- [TRECHO APRESENTADO]:

A Procter & Gamble informou que espera um impacto negativo de aproximadamente US$ 150 milhões em seus resultados fiscais devido ao aumento dos custos logísticos e de matérias-primas provocado pela guerra no Irã. A pressão ocorre em meio às disrupções na cadeia global de suprimentos e à alta dos preços ligados ao petróleo.
Segundo o CFO, Andre Schulten, os efeitos do conflito vão além da valorização do petróleo, afetando diretamente a disponibilidade de insumos e a operação de fornecedores. O executivo afirmou que alguns parceiros deixaram temporariamente de fornecer materiais, enquanto determinadas instalações industriais foram comprometidas pela guerra.
A companhia destacou que o cenário tem pressionado custos relacionados a transporte, logística e aquisição de matérias-primas. O aumento do preço do diesel também elevou os gastos com distribuição de produtos acabados. Além disso, mudanças emergenciais levaram a empresa a utilizar rotas menos eficientes, ampliando prazos de entrega e níveis de estoque.
Para reduzir os impactos, a P&G informou que está reformulando produtos, diversificando sua base de fornecedores e buscando ganhos de produtividade de curto prazo. A estratégia inclui substituir determinados insumos indisponíveis por alternativas capazes de manter o desempenho dos produtos, ainda que com custos adicionais.
O executivo alertou ainda que, caso o petróleo Brent alcance uma média próxima de US$ 100 por barril, o impacto anual para a companhia pode chegar a US$ 1 bilhão após impostos, considerando que antes da guerra os preços estavam na faixa de US$ 60 por barril.
A situação reforça a preocupação crescente entre empresas de bens de consumo e personal care sobre a vulnerabilidade das cadeias globais de abastecimento diante de conflitos geopolíticos e volatilidade nos custos de energia e petroquímicos.

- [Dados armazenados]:
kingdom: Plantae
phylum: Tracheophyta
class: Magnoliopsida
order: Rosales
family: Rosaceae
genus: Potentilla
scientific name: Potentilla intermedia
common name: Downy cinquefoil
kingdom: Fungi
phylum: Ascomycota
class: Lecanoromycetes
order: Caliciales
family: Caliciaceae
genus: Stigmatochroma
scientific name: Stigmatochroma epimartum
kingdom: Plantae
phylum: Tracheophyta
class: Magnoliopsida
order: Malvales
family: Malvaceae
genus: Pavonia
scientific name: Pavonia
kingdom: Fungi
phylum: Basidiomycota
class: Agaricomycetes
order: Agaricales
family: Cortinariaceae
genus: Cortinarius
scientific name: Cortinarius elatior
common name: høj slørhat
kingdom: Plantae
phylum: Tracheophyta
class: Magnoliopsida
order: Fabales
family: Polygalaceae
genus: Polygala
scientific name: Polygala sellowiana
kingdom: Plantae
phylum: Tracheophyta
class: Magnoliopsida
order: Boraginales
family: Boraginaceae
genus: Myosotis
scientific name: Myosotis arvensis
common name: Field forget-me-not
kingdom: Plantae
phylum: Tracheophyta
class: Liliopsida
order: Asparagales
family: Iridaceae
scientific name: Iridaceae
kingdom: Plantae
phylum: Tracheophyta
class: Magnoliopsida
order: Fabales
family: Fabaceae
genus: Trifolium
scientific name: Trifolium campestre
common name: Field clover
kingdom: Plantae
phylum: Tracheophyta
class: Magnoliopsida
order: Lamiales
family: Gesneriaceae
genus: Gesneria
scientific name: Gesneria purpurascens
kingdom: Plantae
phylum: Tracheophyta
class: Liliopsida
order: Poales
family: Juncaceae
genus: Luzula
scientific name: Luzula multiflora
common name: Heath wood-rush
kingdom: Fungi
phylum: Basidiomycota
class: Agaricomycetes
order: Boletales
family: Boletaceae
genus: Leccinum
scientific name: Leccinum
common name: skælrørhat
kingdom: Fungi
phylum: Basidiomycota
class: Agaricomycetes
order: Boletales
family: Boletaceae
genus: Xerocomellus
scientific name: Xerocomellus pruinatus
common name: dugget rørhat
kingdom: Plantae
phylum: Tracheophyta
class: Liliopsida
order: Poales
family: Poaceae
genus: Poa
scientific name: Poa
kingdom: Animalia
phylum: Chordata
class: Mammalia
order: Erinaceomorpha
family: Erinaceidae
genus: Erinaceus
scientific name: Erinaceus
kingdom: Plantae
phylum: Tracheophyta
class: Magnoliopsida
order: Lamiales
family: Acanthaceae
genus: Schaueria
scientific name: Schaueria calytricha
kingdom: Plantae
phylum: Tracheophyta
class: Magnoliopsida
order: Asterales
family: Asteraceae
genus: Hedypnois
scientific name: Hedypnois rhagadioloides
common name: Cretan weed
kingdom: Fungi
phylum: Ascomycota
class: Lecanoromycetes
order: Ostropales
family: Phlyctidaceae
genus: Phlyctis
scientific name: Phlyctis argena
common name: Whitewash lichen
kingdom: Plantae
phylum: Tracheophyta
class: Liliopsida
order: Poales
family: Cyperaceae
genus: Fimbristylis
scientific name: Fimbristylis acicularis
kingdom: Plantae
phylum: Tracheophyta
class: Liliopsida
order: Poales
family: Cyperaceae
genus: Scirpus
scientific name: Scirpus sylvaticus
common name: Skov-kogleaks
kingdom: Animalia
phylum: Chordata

- [LISTA DE TAREFAS]:
1. No texto sobre a P&G, qual é o impacto negativo estimado nos resultados fiscais da empresa devido ao aumento dos custos logísticos e de matérias-primas?
2. Repita do texto sobre a P&G o trecho que começa em "Para reduzir os" e termina em "energia e petroquímicos.".

- [RESPOSTAS POR TAREFA]:
1. Aproximadamente US$ 150 milhões.

2.
Para reduzir os impactos, a P&G informou que está reformulando produtos, diversificando sua base de fornecedores e buscando ganhos de produtividade de curto prazo. A estratégia inclui substituir determinados insumos indisponíveis por alternativas capazes de manter o desempenho dos produtos, ainda que com custos adicionais.
O executivo alertou ainda que, caso o petróleo Brent alcance uma média próxima de US$ 100 por barril, o impacto anual para a companhia pode chegar a US$ 1 bilhão após impostos, considerando que antes da guerra os preços estavam na faixa de US$ 60 por barril.
A situação reforça a preocupação crescente entre empresas de bens de consumo e personal care sobre a vulnerabilidade das cadeias globais de abastecimento diante de conflitos geopolíticos e volatilidade nos custos de energia e petroquímicos.